Most of the works in and around digital rhetoric we’ll encounter in this course will fall into one or more of these categories.

We might find a fourth and fifth way of looking at the digital humanities in the humanites’ traditional role of studying what is common to “humanity” and in having, at least more so than many other disciplines, an emphasis on the populist appeal of its work to nonspecialists. On the one hand, the digital humanities is one way in which the humanities is keeping itself relevant in a moment in which its canonical texts do not have the same cultural capital they once held, and to make such work more publicly accessible than it was before; as Kirshenbaum suggests in his essay, “the digital humanities today is about a scholarship (and a pedagogy) that is publicly visible in ways in which we are generally unaccustomed.” On the other hand, the digital humanities also marks the moment in which the groundfloor for participating in the creation of digital media has rapidly fallen. As traced, for instance, in Johndan Johnson-Eilola’s book Datacloud: Toward a New Theory of Online Work, the rise of symbolic-analytic work within most countries’ economies coupled with attendant technological advances has led to a “deskilling” of such processes as information architecture and digital design; as these kinds of tasks becoming increasingly common and increasingly simpler to perform, it makes sense that the humanities would begin to study them as important parts of shared popular culture.
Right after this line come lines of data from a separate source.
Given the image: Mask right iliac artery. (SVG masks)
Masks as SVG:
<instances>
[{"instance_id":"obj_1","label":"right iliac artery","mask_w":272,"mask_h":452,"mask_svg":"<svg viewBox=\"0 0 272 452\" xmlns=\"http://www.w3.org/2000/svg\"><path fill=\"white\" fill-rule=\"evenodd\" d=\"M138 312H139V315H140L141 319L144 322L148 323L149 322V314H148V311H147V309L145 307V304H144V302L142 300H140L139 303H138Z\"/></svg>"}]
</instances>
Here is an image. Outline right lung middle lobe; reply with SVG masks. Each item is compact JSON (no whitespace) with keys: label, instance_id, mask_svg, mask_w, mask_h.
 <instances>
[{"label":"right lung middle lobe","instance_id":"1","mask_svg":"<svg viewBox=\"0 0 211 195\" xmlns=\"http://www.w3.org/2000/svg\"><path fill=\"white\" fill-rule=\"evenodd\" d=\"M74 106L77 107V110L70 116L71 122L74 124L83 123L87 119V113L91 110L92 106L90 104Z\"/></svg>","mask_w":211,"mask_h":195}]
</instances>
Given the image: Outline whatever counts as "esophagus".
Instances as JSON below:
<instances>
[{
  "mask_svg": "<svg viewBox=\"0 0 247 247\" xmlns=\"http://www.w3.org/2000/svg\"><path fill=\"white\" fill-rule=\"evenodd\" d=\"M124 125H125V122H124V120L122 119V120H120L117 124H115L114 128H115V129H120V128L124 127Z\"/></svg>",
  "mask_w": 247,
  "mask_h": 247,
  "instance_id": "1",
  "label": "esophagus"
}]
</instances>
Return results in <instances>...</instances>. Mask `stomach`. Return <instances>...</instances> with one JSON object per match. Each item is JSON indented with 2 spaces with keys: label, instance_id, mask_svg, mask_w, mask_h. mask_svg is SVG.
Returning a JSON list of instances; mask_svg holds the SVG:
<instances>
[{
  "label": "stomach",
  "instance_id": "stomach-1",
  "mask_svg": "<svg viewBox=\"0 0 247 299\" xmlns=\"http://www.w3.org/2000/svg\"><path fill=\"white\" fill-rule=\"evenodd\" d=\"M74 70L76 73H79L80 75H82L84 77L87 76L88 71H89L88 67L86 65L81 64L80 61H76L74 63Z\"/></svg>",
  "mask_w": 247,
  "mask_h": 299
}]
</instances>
This latter point brings us to two more ways of looking at the digital humanities, particularly from a pedagogical perspective. As work in digital media becomes more common and easier to learn, it makes sense that we would use contemporary media and technologies to teach traditional topics in more efficient or effective ways as well as to adapt to the changing needs of what students need to learn, particularly in regard to composing in new media environments. The piece we read for today by Conatser (“Changing Medium, Transforming Composition“) gives us an example of both objectives: Conatser both uses XML to improve the evaluation/commenting process of student’s papers while also teaching students how to compose themselves in XML.

Finally, in the piece by me (“A Natural History of Networks“) I asked you to review today, I give a final way of looking at the digital humanities in the present: as simply the latest shift in a continual reworking of the boundaries of different fields and disciplines that has been taking place for many centuries. All of the above might be taken as different vectors of this larger process, but I’d like us to keep in mind that shift–and the suggestion that the transmutable nature of the humanities, or of Rhetoric, or of Composition–is far from a new dynamic.